** ACTIVITY **
Tell me how many lines in the entries below contain the word "picture"; reply with the number and nothing else.

** EXERCISE MATERIALS **

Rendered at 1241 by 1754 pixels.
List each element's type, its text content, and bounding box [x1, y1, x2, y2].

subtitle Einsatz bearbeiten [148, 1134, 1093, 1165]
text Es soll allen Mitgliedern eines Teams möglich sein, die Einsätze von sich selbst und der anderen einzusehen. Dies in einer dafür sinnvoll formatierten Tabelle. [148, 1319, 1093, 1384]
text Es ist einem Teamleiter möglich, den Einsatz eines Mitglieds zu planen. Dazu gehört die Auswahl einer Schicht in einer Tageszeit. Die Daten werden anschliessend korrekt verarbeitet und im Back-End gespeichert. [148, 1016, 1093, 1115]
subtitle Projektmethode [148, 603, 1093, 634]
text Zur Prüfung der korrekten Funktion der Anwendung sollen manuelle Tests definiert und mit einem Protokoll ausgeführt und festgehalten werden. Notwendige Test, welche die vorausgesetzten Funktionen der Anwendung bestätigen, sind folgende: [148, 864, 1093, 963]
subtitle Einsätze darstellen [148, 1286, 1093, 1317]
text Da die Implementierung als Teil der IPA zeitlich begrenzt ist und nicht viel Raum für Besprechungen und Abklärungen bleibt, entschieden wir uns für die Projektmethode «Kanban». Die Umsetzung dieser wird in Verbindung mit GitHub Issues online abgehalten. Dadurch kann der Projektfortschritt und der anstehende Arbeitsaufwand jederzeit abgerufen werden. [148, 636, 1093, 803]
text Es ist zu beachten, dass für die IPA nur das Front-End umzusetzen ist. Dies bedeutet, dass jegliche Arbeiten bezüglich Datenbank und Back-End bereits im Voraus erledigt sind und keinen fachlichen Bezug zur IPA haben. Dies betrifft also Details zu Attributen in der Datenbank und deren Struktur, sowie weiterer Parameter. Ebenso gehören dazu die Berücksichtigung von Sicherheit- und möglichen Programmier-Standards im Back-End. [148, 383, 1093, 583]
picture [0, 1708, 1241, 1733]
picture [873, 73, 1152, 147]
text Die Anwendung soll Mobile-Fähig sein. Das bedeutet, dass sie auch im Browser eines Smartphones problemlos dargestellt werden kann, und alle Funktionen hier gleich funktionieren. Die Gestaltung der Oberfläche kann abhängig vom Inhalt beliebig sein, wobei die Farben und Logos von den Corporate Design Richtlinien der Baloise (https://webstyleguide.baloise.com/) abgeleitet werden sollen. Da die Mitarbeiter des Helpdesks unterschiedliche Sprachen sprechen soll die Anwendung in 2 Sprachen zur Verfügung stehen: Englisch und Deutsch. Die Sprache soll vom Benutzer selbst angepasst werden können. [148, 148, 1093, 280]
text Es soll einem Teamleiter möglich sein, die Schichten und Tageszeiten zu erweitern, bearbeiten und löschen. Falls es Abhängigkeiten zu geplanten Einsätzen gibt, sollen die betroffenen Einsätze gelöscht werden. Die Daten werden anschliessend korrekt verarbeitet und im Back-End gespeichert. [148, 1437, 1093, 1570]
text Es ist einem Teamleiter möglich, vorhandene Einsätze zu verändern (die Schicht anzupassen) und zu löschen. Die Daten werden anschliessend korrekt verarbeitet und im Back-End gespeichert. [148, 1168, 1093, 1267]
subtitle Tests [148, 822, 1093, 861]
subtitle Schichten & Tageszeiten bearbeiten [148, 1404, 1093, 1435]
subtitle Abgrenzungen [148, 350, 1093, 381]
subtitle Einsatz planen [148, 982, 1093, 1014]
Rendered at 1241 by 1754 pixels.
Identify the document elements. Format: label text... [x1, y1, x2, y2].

** WORKED SOLUTION **
2